Abortion and gender reassignment surgery are technological advancements and medical breakthroughs – not everyone likes that fact, but it is true. And so is the reality that next-gen healthcare will be far superior to the status quo because of science- and evidence-based standards of care.

So even in this political climate, where something shocking happens almost every day, it was surprising that the Trump administration on Thursday banned the Centers for Disease Control and Prevention from using seven words: diversity, entitlement, evidence-based, fetus, science-based, transgender and vulnerable. Then it came as a great relief that on Sunday CDC Director Brenda Fitzgerald, MD, publicly countered that on Twitter: “I want to assure you there are no banned words at CDC. We will continue to talk about all our important public health programs.”

Whether Fitzgerald has just started a war with President Trump – on Twitter, his preferred battleground – or put a prompt end to this controversy remains to be seen. 

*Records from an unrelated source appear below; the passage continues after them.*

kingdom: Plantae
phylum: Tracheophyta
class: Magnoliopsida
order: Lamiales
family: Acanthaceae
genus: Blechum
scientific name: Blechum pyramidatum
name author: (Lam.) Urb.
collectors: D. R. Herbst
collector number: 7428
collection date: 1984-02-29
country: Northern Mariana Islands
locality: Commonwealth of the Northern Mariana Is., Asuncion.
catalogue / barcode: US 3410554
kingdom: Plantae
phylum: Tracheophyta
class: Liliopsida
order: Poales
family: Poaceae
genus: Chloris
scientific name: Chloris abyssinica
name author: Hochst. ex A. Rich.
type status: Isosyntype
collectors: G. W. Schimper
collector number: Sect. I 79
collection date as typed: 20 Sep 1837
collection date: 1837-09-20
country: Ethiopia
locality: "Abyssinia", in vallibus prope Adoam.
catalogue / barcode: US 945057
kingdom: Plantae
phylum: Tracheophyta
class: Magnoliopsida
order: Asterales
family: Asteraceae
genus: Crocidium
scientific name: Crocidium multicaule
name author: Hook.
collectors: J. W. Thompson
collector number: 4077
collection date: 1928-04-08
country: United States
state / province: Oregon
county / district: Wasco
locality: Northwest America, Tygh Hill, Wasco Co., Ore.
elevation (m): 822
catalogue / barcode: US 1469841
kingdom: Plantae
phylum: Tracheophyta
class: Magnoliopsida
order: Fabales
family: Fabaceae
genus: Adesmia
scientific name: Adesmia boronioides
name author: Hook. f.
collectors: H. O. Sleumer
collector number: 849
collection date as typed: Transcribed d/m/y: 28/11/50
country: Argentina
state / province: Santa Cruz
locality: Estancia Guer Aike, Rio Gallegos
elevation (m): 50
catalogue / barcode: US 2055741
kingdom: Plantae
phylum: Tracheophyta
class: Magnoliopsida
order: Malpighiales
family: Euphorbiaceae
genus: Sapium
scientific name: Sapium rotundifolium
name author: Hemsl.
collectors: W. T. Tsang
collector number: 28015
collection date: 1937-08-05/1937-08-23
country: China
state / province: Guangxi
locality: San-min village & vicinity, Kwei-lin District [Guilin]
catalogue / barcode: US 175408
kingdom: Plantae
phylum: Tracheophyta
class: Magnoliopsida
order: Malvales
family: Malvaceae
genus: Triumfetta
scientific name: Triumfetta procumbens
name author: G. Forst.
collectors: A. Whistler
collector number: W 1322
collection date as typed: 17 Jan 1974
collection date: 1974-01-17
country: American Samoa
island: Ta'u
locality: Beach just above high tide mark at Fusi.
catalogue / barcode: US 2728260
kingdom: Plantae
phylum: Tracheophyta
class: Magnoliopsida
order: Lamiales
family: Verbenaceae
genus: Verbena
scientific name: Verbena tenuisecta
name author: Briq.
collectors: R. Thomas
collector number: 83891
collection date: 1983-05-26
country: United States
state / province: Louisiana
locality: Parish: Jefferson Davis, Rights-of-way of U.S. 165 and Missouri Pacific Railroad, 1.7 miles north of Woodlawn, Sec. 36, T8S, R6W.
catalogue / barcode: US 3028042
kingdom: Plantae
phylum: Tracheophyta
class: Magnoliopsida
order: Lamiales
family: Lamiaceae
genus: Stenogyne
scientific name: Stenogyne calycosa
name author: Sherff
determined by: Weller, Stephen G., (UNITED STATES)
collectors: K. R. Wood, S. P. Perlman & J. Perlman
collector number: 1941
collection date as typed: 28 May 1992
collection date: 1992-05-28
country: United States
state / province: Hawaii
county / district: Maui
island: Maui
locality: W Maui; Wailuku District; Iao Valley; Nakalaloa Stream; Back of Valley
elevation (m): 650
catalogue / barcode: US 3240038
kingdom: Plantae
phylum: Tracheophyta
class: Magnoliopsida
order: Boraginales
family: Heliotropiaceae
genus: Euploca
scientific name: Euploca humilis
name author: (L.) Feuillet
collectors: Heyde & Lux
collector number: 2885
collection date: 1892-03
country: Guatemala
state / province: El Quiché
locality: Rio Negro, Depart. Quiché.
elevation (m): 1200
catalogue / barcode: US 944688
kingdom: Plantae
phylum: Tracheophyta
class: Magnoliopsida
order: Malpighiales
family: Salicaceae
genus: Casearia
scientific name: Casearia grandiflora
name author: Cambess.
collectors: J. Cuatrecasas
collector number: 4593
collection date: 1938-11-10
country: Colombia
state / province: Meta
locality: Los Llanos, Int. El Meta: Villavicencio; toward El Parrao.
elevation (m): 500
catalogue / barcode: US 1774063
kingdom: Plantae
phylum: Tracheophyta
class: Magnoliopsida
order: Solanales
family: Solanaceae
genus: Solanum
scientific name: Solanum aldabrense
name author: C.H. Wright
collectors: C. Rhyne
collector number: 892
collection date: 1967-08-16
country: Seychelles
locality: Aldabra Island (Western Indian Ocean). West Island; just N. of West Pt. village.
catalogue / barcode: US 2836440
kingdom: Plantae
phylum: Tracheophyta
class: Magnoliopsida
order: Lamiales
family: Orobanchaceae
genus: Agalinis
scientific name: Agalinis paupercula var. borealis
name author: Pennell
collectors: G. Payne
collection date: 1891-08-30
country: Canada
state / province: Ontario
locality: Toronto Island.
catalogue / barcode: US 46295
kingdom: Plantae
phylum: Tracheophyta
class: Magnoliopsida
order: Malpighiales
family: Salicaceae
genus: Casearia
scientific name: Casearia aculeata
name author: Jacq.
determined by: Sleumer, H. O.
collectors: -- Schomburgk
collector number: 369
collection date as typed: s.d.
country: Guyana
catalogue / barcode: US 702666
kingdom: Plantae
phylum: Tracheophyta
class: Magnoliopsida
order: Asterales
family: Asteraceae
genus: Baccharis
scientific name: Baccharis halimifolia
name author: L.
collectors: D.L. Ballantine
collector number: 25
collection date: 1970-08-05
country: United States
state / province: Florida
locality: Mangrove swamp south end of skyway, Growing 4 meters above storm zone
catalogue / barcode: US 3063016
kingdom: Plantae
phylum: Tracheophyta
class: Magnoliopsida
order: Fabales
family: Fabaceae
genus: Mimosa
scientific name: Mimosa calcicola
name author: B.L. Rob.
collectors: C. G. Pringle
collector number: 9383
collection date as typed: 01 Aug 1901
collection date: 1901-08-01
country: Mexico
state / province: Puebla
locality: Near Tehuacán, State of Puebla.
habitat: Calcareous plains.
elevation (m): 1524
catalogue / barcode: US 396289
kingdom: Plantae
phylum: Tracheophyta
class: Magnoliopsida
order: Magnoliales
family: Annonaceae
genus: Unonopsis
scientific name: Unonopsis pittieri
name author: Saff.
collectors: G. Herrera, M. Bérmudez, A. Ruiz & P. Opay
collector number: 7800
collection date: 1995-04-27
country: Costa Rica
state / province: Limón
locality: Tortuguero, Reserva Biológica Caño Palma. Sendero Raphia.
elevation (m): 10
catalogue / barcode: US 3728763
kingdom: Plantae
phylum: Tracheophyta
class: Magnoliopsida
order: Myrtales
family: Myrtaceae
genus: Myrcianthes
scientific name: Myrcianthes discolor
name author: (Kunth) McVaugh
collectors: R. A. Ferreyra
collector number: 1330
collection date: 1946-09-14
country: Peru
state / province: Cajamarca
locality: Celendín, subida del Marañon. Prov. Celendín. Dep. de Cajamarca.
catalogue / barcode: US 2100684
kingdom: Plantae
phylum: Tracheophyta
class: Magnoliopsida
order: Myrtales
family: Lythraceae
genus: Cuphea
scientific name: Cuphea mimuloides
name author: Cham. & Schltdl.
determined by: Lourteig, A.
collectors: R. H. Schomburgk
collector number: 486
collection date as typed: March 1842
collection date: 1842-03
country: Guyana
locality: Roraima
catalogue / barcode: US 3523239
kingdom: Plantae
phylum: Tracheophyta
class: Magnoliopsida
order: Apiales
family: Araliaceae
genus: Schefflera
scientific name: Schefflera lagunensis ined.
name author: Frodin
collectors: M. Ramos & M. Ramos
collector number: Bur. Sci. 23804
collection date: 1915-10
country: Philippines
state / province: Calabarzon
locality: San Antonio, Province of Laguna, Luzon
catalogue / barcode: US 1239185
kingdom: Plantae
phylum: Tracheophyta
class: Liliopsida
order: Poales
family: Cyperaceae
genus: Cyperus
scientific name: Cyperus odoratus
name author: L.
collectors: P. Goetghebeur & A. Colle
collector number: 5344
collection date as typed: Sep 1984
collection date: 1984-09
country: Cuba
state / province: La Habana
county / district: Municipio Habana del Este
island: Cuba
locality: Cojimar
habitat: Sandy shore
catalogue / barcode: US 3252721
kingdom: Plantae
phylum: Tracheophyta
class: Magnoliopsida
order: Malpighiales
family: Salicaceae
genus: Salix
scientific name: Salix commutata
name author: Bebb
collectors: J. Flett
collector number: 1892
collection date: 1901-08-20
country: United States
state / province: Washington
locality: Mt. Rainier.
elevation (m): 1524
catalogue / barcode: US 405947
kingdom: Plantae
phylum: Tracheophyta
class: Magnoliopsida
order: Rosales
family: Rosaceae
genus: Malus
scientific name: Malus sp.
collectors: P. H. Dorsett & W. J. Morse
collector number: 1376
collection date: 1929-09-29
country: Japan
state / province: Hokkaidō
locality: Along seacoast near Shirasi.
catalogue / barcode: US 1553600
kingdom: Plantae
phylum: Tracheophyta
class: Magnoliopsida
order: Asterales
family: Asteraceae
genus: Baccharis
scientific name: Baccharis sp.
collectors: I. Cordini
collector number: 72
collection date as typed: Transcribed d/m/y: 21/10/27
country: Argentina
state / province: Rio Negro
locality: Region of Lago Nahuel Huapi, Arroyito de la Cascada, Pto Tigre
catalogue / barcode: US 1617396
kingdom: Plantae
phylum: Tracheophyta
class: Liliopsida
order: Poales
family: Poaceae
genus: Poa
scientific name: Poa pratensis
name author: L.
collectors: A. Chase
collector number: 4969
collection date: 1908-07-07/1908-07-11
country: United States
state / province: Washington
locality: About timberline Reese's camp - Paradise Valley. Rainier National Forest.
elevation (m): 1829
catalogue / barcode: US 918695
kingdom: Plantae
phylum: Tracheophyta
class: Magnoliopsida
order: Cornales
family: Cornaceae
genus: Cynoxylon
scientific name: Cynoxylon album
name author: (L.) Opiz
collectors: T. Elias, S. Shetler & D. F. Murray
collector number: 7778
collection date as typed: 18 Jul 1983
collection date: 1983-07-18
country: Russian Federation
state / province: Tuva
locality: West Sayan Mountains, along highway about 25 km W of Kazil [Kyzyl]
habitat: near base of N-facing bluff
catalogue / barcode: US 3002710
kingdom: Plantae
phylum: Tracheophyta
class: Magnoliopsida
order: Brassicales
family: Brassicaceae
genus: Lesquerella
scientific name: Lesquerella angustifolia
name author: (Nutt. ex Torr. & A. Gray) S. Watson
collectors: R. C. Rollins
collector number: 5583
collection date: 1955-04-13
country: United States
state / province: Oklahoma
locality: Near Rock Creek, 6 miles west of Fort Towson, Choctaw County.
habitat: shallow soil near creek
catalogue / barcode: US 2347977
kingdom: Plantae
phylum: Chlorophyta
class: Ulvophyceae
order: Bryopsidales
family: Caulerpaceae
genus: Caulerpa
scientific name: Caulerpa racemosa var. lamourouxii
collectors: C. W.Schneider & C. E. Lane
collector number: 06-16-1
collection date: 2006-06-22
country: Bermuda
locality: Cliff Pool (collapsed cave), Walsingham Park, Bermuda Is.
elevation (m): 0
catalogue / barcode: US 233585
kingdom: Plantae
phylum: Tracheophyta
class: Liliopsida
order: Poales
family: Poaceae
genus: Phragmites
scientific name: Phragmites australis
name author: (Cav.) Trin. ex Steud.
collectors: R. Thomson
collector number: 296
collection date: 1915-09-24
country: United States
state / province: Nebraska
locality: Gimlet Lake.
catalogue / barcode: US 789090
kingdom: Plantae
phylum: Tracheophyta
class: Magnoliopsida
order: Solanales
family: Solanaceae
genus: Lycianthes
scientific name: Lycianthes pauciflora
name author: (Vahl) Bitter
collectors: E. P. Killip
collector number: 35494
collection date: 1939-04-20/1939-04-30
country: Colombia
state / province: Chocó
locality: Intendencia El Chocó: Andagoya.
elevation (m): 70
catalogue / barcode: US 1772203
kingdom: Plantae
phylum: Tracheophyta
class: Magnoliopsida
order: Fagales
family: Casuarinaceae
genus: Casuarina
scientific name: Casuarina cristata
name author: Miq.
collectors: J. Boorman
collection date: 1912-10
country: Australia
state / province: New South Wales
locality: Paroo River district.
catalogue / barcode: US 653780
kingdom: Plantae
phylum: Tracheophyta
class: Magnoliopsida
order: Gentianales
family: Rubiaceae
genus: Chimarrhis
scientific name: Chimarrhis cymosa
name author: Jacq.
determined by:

Even if the banter continues and the CDC is ultimately forced not to use those phrases, however, history will view this as a minor nuisance to progress, if as anything at all.

Forgive my use of the well-trodden William Gibson cliché, but the future of evidence-based medicine is already here, it’s just not yet evenly distributed. Data science? It exists.  

Indeed, it is driving advances in precision medicine, population health management, alternative shared-risk and value-based payment models, which are exactly where healthcare is headed, regardless of politics. 


Read more Innovation Pulse columns from Healthcare IT News.


Physician groups, hospitals, networks and academic medical centers have made tremendous investments and big strides in these areas. Science-based research is enabling doctors, nurses and family caregivers to practice evidence-based medicine that saves the lives of more and more sick people – including those already convinced they’re going to die until a genetic test pinpoints a rare biomarker blocking a treatment’s pathway and, in turn, their doctors personalize a therapy that eradicates cancer in short order.

That’s just one example of how the more scientific rigor applied, the more data and evidence collected, the better off and healthier we will all become. Every person, each of us individually and together as the human race, should understand that we will continue to die from curable and preventable illness until we use information and technology to deeply understand what’s making us sick and what we can do about it. 

Cancer kills Democrats, Republicans, Independents and non-voters alike. Billions of practitioners of the five major world religions are no more immune to disease than atheists, agnostics or even heretics.

Regardless of what fate those seven words might meet at the CDC, doctors, nurses, clinicians, entrepreneurs, innovators, health IT vendors and tech titans currently moving toward healthcare such as Apple, Amazon, IBM, Google, Microsoft and countless others are going to make important contributions based on scientific evidence.

Everyone working in healthcare will use those seven words, as if the White House’s decree never happened. Because science, evidence, information and technological advancement are concepts impervious to assassination by politics or policy.